• Task brief: Lay out every line of the listing below as a numbered list, skipping blank lines. Leave the pictures out of your answer.

• Records from a data collection:
»»

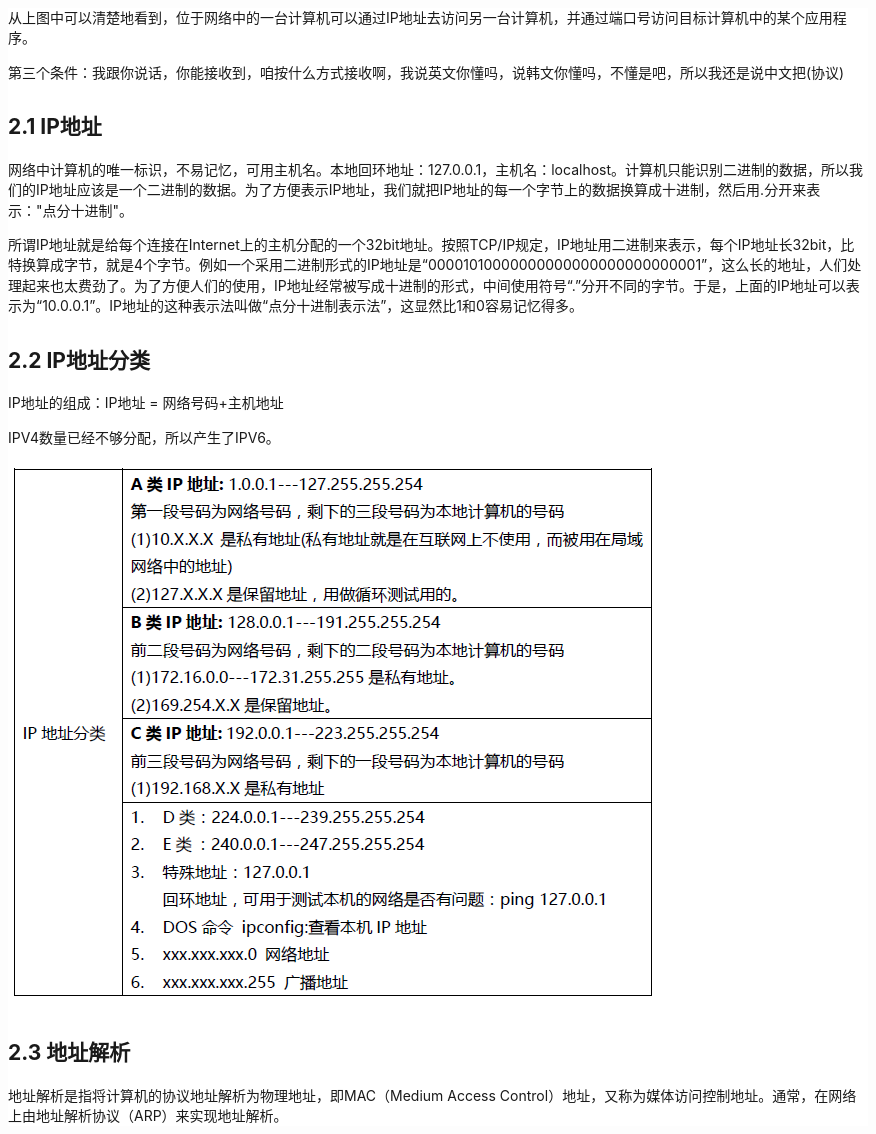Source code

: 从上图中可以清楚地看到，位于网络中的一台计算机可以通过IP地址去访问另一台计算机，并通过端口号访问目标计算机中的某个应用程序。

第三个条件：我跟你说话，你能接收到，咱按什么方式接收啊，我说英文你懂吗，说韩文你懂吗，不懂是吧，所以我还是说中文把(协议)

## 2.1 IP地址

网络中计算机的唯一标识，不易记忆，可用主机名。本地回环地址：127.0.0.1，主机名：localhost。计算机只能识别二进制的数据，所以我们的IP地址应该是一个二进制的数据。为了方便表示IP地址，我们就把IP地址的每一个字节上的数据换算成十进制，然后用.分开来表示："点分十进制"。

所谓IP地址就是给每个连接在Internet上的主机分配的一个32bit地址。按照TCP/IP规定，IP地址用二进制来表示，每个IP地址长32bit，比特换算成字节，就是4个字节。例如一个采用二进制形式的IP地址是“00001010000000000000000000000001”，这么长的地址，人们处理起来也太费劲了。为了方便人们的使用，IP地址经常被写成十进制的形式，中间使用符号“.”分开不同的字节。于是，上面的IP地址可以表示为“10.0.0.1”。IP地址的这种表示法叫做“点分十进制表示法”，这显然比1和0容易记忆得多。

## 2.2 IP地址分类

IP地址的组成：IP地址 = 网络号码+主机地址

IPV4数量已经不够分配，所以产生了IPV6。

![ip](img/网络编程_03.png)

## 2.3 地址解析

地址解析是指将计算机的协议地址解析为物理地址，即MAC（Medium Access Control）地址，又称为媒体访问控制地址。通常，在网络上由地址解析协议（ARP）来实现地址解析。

««

• Written solution:
1. Source code
2. : 从上图中可以清楚地看到，位于网络中的一台计算机可以通过IP地址去访问另一台计算机，并通过端口号访问目标计算机中的某个应用程序。
3. 第三个条件：我跟你说话，你能接收到，咱按什么方式接收啊，我说英文你懂吗，说韩文你懂吗，不懂是吧，所以我还是说中文把(协议)
4. ## 2.1 IP地址
5. 网络中计算机的唯一标识，不易记忆，可用主机名。本地回环地址：127.0.0.1，主机名：localhost。计算机只能识别二进制的数据，所以我们的IP地址应该是一个二进制的数据。为了方便表示IP地址，我们就把IP地址的每一个字节上的数据换算成十进制，然后用.分开来表示："点分十进制"。
6. 所谓IP地址就是给每个连接在Internet上的主机分配的一个32bit地址。按照TCP/IP规定，IP地址用二进制来表示，每个IP地址长32bit，比特换算成字节，就是4个字节。例如一个采用二进制形式的IP地址是“00001010000000000000000000000001”，这么长的地址，人们处理起来也太费劲了。为了方便人们的使用，IP地址经常被写成十进制的形式，中间使用符号“.”分开不同的字节。于是，上面的IP地址可以表示为“10.0.0.1”。IP地址的这种表示法叫做“点分十进制表示法”，这显然比1和0容易记忆得多。
7. ## 2.2 IP地址分类
8. IP地址的组成：IP地址 = 网络号码+主机地址
9. IPV4数量已经不够分配，所以产生了IPV6。
10. ![ip](img/网络编程_03.png)
11. ## 2.3 地址解析
12. 地址解析是指将计算机的协议地址解析为物理地址，即MAC（Medium Access Control）地址，又称为媒体访问控制地址。通常，在网络上由地址解析协议（ARP）来实现地址解析。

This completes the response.